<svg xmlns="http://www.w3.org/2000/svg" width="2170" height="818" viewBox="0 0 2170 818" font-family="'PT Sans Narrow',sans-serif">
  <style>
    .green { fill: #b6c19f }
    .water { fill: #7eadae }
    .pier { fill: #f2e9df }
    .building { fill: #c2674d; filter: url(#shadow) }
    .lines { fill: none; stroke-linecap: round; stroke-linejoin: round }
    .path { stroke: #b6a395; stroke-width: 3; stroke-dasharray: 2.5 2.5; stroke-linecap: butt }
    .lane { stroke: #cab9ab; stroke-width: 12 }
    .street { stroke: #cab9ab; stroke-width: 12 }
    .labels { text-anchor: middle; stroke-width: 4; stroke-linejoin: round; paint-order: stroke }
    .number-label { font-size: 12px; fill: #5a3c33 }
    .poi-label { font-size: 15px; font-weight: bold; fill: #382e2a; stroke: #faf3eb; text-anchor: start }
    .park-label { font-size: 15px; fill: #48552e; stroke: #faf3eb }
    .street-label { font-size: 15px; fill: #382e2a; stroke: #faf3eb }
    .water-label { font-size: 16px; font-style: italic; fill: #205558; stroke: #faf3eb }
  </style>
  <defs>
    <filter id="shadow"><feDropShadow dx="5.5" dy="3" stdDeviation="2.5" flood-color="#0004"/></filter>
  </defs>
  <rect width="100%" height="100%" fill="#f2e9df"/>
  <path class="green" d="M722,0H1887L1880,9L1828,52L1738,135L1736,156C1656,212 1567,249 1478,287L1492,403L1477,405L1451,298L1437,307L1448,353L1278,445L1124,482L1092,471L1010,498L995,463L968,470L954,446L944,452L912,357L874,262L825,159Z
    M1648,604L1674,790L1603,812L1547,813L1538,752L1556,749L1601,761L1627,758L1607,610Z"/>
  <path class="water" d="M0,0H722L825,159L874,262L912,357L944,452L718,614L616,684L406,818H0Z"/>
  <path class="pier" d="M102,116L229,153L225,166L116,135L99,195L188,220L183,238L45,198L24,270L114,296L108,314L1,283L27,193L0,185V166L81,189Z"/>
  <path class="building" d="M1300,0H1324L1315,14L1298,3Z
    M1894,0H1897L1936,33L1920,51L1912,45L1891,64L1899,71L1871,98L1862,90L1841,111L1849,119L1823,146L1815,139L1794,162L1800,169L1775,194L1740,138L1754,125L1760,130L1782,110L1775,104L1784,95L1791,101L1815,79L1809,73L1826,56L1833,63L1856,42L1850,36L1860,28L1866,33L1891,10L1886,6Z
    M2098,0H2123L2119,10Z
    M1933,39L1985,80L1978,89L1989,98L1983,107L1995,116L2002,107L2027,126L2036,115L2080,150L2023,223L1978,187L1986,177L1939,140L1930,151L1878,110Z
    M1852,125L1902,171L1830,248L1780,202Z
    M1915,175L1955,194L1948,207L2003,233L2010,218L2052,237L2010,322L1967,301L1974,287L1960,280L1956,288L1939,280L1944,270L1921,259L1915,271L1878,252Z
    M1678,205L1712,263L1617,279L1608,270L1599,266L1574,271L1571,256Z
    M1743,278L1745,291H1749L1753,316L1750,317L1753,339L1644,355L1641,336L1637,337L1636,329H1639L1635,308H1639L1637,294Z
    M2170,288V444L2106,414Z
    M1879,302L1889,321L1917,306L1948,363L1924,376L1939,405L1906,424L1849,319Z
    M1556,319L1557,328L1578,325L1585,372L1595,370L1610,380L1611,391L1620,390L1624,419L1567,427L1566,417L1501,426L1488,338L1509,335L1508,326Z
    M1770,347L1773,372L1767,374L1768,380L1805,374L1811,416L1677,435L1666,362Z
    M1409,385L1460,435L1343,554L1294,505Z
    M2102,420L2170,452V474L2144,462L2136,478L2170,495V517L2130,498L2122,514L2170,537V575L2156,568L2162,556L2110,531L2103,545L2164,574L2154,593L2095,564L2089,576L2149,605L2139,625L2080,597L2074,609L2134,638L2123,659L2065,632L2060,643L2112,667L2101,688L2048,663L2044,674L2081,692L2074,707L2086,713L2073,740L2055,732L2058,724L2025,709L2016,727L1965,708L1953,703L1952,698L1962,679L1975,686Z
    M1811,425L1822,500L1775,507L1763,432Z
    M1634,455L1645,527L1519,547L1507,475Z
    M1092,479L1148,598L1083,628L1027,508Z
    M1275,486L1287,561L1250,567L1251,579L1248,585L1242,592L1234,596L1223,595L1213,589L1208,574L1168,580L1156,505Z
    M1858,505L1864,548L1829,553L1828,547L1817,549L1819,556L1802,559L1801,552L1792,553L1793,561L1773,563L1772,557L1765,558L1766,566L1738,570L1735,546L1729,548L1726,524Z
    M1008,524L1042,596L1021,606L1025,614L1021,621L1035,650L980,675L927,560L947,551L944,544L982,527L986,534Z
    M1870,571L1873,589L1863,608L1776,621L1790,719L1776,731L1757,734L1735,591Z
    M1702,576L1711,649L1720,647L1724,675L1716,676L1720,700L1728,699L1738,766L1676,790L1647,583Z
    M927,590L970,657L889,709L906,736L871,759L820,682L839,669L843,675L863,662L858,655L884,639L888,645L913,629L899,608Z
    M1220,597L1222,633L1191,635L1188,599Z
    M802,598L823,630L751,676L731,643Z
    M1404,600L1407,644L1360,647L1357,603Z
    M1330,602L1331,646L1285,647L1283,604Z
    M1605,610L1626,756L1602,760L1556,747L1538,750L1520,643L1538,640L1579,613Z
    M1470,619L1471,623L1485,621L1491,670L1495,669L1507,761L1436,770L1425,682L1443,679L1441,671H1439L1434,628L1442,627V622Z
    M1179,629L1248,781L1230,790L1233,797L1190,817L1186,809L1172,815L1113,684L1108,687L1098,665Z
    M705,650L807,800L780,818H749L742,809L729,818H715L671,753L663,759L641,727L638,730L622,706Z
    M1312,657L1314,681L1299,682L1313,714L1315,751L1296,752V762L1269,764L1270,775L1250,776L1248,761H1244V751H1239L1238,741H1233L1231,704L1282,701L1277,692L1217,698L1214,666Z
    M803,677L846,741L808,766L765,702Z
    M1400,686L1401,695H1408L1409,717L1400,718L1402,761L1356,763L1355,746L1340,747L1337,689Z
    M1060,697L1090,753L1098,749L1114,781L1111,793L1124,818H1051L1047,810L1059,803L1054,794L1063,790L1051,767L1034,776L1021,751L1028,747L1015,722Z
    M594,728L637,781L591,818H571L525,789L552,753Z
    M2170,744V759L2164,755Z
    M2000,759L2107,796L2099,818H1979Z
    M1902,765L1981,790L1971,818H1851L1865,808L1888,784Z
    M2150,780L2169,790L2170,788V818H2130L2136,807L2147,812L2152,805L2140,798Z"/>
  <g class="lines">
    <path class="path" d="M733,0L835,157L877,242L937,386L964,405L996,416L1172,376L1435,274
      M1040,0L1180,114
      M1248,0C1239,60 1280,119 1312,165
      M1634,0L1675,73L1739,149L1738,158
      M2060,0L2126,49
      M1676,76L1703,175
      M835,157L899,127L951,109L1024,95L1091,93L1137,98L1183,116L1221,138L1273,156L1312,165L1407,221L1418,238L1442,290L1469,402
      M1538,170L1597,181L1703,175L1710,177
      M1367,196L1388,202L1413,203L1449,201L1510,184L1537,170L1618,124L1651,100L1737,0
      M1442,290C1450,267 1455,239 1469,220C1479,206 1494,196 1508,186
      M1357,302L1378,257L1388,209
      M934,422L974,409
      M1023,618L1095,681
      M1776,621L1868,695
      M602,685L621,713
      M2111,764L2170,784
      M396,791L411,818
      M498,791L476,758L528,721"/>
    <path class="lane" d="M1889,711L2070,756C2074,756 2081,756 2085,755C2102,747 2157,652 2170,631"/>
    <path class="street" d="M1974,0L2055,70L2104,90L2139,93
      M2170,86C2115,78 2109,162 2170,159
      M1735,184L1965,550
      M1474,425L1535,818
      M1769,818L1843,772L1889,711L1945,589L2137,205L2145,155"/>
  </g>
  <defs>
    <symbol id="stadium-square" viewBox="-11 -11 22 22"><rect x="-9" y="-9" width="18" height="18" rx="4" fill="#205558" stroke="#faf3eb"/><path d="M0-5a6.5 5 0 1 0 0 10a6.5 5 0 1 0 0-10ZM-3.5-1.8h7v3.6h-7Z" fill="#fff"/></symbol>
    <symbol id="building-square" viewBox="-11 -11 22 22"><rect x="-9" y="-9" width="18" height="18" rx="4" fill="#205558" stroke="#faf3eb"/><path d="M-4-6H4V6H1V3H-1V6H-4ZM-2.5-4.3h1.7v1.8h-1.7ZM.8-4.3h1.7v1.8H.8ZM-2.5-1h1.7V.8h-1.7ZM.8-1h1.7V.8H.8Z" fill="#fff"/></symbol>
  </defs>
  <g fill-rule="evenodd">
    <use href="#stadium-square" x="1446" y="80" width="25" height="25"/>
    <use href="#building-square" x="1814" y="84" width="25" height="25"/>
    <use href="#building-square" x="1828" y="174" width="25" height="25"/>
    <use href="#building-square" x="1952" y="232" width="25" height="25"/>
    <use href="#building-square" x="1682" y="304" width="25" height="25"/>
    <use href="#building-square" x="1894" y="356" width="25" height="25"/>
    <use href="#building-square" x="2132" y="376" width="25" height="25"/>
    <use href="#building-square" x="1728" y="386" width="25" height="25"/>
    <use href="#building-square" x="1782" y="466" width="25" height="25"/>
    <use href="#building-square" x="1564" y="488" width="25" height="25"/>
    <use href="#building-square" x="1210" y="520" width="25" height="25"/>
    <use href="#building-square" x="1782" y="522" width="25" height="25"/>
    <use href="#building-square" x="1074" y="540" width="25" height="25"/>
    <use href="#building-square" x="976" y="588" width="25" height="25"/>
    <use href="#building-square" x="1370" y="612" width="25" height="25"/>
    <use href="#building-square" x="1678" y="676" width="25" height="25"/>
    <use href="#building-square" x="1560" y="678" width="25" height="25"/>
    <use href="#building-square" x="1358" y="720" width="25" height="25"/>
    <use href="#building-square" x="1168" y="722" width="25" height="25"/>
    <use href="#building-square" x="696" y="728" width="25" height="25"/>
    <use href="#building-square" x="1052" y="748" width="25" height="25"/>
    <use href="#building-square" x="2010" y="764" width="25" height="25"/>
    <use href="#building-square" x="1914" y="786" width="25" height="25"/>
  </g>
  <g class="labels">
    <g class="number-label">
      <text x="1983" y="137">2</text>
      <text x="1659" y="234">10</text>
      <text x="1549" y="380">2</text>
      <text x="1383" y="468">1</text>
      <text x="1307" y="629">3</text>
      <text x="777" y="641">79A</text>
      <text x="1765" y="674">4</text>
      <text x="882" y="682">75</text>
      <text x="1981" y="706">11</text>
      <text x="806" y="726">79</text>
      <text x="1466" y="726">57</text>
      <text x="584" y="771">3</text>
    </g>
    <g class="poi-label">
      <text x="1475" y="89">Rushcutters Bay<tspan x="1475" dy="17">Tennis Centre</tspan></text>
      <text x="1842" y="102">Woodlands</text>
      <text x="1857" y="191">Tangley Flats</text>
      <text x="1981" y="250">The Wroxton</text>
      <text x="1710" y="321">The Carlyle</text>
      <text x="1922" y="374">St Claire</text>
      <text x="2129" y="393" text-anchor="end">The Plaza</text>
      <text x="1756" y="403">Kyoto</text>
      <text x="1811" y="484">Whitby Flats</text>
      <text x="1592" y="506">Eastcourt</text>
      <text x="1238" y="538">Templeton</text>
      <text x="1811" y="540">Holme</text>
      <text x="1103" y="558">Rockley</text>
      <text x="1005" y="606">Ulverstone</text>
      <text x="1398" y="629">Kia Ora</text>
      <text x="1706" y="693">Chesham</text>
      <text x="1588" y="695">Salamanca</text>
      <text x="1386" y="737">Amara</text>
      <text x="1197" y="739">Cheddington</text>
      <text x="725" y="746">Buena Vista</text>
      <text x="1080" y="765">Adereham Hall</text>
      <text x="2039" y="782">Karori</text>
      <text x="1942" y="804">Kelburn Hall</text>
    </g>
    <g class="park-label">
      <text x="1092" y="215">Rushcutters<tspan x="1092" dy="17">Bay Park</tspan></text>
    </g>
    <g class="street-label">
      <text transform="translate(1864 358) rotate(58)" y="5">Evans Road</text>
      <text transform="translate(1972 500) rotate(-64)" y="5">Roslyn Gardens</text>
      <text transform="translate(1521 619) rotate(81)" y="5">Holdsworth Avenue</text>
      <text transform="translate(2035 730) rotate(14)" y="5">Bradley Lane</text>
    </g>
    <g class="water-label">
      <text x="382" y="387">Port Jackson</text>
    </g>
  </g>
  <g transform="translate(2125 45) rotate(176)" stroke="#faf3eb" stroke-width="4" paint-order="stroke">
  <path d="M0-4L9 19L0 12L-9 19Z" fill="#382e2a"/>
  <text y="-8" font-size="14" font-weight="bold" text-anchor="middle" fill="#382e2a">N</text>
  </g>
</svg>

* * *

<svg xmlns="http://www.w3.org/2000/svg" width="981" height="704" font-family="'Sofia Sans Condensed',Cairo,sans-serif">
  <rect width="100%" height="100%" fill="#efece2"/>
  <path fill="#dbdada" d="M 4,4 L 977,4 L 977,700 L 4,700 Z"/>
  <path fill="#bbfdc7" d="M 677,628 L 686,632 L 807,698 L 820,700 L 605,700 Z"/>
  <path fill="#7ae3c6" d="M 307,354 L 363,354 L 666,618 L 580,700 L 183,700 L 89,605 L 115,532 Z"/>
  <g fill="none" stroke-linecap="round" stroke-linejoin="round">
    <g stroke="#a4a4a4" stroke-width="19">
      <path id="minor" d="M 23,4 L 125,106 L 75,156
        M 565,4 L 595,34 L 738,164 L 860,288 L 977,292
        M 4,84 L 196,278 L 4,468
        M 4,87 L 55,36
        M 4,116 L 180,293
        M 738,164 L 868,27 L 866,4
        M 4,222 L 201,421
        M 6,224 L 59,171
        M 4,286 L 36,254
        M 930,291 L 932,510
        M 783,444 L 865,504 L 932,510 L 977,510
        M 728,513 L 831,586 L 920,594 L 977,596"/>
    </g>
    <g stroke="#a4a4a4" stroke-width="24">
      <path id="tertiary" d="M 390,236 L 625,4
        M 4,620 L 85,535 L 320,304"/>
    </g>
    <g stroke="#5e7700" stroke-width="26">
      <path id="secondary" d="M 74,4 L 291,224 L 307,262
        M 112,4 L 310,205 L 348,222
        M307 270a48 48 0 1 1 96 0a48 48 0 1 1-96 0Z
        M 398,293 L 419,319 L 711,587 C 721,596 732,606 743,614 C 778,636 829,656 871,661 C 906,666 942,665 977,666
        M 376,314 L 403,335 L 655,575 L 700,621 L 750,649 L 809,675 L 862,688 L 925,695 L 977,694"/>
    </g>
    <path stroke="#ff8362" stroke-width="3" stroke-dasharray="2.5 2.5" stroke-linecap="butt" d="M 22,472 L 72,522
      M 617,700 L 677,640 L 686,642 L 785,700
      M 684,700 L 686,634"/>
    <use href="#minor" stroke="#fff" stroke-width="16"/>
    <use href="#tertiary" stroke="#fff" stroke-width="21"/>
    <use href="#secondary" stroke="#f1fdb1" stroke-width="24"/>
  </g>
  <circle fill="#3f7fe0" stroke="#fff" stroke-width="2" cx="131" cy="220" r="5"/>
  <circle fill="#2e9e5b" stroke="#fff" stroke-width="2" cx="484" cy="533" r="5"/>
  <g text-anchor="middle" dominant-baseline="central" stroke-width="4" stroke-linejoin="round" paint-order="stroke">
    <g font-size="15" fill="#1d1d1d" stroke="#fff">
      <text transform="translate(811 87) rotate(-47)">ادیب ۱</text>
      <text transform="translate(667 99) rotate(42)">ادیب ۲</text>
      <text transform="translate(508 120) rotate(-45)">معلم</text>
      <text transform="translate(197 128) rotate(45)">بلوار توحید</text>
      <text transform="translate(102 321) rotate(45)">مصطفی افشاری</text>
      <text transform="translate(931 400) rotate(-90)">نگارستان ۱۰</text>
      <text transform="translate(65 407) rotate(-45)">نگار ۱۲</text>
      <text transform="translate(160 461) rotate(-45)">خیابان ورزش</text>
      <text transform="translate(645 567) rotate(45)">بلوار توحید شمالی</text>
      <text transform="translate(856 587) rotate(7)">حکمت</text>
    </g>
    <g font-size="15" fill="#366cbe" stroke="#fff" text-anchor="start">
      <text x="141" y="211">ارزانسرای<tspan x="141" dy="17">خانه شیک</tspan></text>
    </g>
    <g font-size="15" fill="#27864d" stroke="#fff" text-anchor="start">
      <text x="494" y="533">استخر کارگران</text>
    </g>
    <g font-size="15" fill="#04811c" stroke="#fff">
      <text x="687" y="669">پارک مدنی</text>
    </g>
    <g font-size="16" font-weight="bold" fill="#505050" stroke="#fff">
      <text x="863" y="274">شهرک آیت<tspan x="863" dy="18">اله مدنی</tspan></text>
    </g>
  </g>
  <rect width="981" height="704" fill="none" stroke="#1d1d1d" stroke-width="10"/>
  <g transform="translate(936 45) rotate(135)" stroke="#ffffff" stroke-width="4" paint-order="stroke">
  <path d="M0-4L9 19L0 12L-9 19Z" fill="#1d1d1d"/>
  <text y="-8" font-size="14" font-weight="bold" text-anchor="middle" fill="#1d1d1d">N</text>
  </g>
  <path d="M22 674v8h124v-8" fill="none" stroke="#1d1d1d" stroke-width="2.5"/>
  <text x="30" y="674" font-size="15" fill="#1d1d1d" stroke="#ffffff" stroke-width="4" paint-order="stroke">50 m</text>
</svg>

--

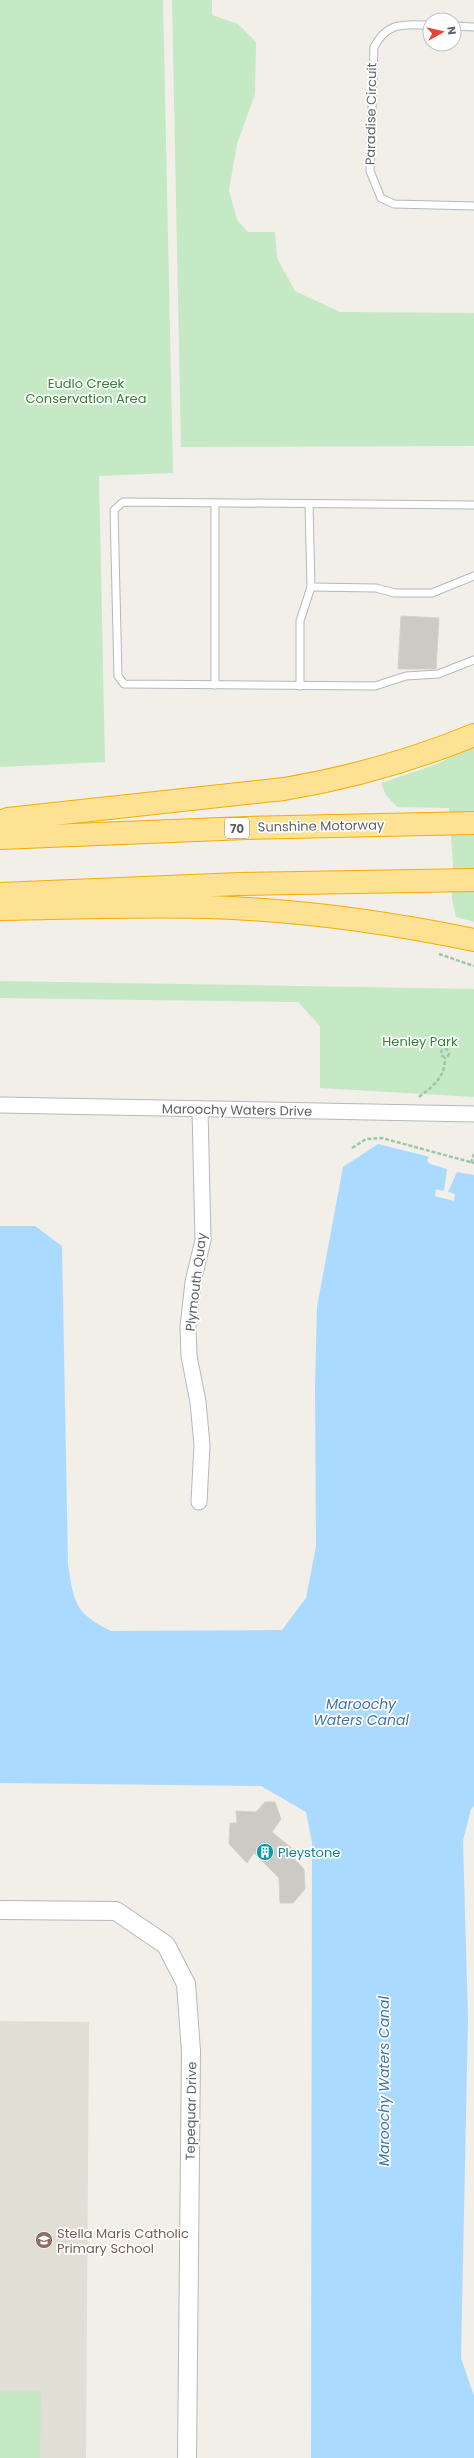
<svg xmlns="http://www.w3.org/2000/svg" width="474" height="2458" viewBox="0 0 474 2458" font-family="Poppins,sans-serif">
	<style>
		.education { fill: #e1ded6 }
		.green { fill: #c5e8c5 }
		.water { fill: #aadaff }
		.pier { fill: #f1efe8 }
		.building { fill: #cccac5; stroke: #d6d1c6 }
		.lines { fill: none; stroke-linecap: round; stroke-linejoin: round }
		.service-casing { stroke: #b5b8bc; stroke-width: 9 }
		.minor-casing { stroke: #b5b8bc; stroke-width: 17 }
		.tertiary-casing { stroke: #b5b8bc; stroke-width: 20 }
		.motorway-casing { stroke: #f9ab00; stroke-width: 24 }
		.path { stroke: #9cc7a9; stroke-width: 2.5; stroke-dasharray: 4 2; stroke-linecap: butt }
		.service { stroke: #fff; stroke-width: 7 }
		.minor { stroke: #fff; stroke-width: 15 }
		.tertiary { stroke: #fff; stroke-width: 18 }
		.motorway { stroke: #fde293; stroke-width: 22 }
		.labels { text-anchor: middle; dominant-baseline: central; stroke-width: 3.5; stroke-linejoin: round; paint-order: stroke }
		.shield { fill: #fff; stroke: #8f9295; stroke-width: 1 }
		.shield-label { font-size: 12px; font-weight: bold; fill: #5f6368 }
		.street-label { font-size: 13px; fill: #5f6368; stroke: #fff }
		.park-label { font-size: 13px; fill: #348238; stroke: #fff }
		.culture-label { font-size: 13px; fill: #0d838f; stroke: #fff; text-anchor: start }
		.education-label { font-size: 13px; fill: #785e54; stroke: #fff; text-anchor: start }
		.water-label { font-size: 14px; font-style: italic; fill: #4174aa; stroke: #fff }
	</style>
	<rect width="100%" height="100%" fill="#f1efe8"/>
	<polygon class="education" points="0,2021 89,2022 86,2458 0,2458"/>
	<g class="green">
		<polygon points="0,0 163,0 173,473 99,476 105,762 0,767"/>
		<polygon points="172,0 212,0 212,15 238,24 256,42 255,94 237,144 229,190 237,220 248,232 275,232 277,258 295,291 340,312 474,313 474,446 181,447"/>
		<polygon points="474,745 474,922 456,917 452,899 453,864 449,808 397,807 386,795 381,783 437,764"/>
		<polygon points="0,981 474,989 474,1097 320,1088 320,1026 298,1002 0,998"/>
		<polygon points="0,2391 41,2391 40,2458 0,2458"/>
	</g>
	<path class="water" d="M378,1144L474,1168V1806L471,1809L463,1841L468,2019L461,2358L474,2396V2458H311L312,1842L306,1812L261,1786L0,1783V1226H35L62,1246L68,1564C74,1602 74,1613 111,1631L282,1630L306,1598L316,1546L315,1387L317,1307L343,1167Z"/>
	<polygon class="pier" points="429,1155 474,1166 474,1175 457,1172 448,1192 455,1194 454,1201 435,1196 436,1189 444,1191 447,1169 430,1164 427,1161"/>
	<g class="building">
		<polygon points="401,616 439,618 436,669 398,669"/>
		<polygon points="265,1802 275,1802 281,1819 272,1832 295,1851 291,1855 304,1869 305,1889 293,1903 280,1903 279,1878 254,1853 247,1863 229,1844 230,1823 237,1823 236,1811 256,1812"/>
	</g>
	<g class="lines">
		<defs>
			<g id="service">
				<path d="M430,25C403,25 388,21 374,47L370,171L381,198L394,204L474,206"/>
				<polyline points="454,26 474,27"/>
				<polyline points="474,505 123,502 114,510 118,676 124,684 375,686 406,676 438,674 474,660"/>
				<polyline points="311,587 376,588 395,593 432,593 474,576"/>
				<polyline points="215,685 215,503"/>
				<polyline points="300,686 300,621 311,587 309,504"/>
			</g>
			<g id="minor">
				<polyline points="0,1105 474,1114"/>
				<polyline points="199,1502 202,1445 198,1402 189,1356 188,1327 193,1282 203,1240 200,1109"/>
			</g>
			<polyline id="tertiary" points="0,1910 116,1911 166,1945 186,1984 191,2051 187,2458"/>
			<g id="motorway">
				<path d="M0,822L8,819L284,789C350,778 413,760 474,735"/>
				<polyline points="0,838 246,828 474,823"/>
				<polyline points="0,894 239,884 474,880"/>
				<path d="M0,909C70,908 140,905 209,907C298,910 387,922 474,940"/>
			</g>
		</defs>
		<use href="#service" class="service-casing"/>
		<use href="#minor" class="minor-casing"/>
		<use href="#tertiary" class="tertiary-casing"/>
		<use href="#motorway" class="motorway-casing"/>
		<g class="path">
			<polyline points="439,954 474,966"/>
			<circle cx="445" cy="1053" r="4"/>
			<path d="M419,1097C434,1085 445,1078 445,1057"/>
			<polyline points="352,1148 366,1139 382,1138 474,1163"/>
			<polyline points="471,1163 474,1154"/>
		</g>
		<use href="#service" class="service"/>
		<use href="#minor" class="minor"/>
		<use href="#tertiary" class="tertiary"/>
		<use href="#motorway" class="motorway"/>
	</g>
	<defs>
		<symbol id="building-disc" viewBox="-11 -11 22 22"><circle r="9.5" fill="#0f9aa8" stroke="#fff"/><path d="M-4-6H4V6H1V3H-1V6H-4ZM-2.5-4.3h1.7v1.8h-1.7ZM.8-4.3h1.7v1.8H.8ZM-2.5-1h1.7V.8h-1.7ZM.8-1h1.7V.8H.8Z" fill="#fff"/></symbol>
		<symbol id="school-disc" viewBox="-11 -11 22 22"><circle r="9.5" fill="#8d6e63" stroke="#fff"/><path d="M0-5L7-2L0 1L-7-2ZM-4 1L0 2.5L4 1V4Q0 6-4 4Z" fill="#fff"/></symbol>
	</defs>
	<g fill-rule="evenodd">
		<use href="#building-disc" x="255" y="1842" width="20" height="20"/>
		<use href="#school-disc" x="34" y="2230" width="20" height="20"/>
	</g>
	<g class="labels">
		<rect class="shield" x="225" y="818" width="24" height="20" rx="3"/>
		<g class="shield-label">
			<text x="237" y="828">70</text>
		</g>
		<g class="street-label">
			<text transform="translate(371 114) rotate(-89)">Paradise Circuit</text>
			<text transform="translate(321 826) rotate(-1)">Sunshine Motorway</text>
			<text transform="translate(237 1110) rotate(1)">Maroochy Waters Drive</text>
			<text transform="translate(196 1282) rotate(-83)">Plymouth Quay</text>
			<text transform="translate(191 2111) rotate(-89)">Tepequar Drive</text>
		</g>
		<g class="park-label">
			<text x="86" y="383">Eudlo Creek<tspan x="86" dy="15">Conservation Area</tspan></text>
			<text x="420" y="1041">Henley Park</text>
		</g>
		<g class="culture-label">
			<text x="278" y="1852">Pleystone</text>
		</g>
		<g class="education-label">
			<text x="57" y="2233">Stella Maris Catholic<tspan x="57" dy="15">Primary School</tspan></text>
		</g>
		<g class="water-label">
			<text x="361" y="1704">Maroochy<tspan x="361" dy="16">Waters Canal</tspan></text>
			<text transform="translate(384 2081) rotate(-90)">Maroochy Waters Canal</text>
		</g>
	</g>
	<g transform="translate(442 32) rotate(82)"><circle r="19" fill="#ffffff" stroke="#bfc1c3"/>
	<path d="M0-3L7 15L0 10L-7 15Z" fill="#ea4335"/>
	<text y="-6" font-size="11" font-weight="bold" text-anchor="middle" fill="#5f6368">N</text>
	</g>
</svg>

EXERCISE — Go through the entries and count the lines where the word "evenodd" appears; give only the count.

ANSWER TO THIS TASK — 2